World leaders gathered in Caracas to join throngs of mourners at a state funeral for Venezuela's Hugo Chavez on Friday, while the nation begins life without him with the formal swearing-in of his political heir.
Venezuela has given a lavish farewell to the leftist firebrand, with hundreds of thousands of people filing past his open casket nonstop since Wednesday to say goodbye to the man who was worshipped by the oil-rich nation's poor. The state funeral was set to begin at 2100 IST at a military academy. In the evening, Nicolas Maduro, who was Chavez's vice president, will be named acting president and elections are expected to be called within 30 days. Dozens of world leaders are attending the funeral, including Cuba's Raul Castro, Iran's Mahmoud Ahmadinejad and Belarussian strongman Alexander Lukashenko, fellow bugbears of the West long courted by the anti-US Chavez. The former paratrooper, who died Tuesday at age 58 after a long battle with cancer, will lie in state an extra seven days to allow everybody to see him. He will then be embalmed "like Ho Chi Minh, Lenin and Mao" and kept in a glass casket "for eternity," Maduro said Thursday. Maduro said the body will be taken to the "Mountain Barracks" in the January 23 slum that was a bastion of Chavez support, a facility that is now being converted into a Museum of the Revolution.

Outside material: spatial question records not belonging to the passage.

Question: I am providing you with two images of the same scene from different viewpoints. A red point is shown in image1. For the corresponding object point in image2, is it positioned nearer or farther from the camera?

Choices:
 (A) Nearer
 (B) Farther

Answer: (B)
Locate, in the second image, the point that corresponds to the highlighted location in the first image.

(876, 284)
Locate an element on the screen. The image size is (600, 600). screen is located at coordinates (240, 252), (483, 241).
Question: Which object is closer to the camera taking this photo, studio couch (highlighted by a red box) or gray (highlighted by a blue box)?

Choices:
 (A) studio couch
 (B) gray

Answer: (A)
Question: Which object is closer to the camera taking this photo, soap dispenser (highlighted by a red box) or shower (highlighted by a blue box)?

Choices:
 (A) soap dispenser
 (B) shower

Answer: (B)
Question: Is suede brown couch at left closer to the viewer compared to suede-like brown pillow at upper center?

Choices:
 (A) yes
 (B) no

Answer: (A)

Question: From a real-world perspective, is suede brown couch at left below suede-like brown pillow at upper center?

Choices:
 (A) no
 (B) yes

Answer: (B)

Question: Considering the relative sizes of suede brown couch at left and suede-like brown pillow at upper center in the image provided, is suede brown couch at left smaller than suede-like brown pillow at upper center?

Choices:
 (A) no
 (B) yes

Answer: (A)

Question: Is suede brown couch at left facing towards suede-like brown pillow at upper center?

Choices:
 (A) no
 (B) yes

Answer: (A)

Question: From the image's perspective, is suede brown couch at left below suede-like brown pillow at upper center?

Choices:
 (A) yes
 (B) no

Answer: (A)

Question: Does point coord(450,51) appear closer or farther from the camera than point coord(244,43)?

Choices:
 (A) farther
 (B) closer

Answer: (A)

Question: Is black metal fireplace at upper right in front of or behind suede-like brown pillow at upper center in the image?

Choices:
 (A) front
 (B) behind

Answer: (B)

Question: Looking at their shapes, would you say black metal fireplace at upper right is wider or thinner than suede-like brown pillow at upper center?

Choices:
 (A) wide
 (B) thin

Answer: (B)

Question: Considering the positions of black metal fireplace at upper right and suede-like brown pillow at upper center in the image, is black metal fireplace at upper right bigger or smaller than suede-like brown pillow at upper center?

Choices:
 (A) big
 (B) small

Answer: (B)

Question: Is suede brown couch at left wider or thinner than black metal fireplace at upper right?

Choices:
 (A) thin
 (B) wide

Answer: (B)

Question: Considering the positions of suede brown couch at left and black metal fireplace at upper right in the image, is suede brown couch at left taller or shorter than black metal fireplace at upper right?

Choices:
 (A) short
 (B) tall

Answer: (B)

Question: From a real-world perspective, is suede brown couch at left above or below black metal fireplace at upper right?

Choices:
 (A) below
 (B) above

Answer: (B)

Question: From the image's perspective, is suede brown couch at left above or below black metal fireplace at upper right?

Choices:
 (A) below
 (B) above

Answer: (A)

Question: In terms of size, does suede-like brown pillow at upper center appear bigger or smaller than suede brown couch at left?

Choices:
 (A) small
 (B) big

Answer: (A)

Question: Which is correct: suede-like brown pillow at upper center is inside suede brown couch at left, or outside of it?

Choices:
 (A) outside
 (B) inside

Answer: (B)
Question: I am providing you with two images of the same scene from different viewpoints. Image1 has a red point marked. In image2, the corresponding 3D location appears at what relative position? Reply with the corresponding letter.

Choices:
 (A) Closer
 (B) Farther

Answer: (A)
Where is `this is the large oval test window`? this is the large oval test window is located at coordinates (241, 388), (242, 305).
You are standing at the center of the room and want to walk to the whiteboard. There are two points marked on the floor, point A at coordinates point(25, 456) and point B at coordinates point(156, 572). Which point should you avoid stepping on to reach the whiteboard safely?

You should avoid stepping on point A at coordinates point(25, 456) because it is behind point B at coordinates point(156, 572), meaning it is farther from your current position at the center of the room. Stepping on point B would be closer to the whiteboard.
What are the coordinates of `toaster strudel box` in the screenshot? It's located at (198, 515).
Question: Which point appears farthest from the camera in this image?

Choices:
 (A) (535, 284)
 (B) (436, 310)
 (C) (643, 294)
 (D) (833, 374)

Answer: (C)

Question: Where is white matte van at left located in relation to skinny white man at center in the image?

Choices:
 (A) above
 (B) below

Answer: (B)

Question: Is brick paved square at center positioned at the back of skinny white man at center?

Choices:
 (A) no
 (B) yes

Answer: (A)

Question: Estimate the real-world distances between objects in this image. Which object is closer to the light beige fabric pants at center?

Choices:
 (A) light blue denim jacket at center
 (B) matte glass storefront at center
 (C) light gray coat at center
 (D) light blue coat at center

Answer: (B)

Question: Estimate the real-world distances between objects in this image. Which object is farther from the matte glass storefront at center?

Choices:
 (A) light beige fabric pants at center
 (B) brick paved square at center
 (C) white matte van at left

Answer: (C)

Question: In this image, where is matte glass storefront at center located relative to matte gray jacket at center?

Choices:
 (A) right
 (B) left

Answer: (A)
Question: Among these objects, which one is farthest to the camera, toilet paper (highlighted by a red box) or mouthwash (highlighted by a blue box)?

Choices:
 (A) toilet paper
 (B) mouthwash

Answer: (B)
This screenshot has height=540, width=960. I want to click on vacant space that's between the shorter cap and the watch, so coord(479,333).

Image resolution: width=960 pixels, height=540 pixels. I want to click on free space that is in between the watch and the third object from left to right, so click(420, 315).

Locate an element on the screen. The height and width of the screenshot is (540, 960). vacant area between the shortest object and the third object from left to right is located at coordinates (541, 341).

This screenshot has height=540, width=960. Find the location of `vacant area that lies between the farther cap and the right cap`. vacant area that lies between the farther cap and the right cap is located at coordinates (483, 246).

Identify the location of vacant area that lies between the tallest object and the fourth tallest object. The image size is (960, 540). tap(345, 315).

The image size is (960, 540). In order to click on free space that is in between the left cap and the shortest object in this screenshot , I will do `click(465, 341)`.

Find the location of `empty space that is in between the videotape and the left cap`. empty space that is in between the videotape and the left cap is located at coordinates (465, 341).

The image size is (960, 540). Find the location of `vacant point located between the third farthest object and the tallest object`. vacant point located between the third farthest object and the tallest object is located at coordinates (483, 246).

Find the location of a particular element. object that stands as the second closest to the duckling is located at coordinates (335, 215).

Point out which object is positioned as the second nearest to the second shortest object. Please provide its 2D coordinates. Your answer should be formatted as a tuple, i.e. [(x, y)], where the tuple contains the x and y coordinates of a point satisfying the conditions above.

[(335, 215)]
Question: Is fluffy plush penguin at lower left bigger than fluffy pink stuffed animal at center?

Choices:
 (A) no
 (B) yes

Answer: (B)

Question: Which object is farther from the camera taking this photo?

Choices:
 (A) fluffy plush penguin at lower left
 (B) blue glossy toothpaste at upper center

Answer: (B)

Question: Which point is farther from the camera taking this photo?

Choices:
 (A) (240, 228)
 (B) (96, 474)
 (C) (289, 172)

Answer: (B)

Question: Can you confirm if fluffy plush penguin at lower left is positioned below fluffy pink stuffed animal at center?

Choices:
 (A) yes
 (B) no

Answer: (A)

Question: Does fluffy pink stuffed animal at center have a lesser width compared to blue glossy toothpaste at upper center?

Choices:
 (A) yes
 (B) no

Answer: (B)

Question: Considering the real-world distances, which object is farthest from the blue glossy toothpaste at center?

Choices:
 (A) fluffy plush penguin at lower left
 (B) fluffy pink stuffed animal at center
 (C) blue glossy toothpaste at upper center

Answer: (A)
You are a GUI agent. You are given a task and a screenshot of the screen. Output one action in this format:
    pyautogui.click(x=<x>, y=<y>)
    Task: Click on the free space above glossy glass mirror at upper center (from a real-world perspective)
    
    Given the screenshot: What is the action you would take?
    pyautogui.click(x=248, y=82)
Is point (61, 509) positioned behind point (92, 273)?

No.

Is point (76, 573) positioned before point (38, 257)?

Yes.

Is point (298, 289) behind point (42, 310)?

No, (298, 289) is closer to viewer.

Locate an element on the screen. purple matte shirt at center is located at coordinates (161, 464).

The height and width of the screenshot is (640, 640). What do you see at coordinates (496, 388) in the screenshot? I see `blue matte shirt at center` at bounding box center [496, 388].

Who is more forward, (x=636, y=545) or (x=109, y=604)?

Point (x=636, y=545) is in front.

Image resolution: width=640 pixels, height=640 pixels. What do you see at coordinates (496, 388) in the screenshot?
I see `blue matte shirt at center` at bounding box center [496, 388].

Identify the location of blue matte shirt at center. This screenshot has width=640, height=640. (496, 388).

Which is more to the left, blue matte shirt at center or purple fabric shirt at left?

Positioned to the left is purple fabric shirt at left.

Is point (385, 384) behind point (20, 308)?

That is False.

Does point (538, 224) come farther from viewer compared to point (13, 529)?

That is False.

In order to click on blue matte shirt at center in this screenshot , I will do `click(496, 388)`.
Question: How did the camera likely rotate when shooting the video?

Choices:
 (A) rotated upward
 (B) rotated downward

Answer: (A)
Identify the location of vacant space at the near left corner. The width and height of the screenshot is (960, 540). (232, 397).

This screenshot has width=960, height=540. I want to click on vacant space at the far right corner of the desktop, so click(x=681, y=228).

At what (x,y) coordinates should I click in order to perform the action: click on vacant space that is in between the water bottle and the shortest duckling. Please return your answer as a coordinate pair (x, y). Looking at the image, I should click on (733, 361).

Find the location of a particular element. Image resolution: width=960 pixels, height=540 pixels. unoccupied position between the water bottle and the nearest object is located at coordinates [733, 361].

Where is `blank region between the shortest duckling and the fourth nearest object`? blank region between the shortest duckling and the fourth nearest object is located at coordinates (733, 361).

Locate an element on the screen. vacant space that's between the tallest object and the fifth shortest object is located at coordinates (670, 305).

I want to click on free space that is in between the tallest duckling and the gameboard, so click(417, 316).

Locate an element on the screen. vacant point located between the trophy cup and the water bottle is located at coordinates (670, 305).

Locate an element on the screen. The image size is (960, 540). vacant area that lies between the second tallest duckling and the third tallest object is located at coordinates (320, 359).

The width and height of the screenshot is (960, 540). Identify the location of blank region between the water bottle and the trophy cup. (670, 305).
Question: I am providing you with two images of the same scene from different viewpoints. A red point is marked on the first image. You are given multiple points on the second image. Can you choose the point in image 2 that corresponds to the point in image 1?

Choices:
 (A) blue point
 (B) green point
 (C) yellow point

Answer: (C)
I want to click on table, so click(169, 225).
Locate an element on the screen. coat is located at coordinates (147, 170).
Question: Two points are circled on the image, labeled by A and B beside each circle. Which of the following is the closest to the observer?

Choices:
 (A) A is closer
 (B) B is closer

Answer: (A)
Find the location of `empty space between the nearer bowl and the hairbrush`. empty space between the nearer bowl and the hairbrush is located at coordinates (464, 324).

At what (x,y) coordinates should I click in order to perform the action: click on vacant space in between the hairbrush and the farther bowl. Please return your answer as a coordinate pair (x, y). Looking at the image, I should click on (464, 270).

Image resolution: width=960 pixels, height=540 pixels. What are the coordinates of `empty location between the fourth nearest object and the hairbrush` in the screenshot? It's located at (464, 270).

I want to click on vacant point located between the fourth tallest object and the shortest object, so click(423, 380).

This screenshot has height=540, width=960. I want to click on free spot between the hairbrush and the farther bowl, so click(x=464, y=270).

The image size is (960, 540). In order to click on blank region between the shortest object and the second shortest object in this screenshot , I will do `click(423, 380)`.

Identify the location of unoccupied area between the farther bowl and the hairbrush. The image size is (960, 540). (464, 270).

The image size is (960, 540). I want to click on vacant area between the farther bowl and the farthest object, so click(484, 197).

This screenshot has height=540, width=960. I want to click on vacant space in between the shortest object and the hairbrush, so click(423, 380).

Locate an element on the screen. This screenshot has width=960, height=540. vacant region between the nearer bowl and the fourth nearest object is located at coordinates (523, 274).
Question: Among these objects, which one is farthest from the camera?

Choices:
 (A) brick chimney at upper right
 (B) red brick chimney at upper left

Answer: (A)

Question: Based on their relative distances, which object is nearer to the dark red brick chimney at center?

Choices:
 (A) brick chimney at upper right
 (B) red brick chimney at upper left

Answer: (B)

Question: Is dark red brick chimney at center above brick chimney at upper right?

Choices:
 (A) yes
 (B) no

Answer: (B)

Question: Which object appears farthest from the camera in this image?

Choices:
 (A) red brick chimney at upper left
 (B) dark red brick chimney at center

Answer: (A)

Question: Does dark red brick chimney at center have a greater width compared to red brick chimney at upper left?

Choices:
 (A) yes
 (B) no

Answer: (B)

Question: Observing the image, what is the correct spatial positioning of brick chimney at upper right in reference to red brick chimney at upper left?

It was there that Chavez had spearheaded what proved to be a failed coup against president Carlos Andres Perez on February 4, 1992. His arrest turned him into a hero, leading to his first of many election victories in 1998. But Maduro suggested that Chavez may one day be moved elsewhere, a nod to popular pressure for him to be taken to the national pantheon to lie alongside Latin American independence hero Simon Bolivar. The government said more than two million people had come since Wednesday to get a glimpse of their hero, whose petrodollar-fueled socialism earned him friends and foes at home and abroad. Many stood in line through the night. Chavez lay in a half-open, glass-covered casket in the academy's hall, wearing olive green military fatigues, a black tie and the iconic red beret that became a symbol of his 14-year socialist rule.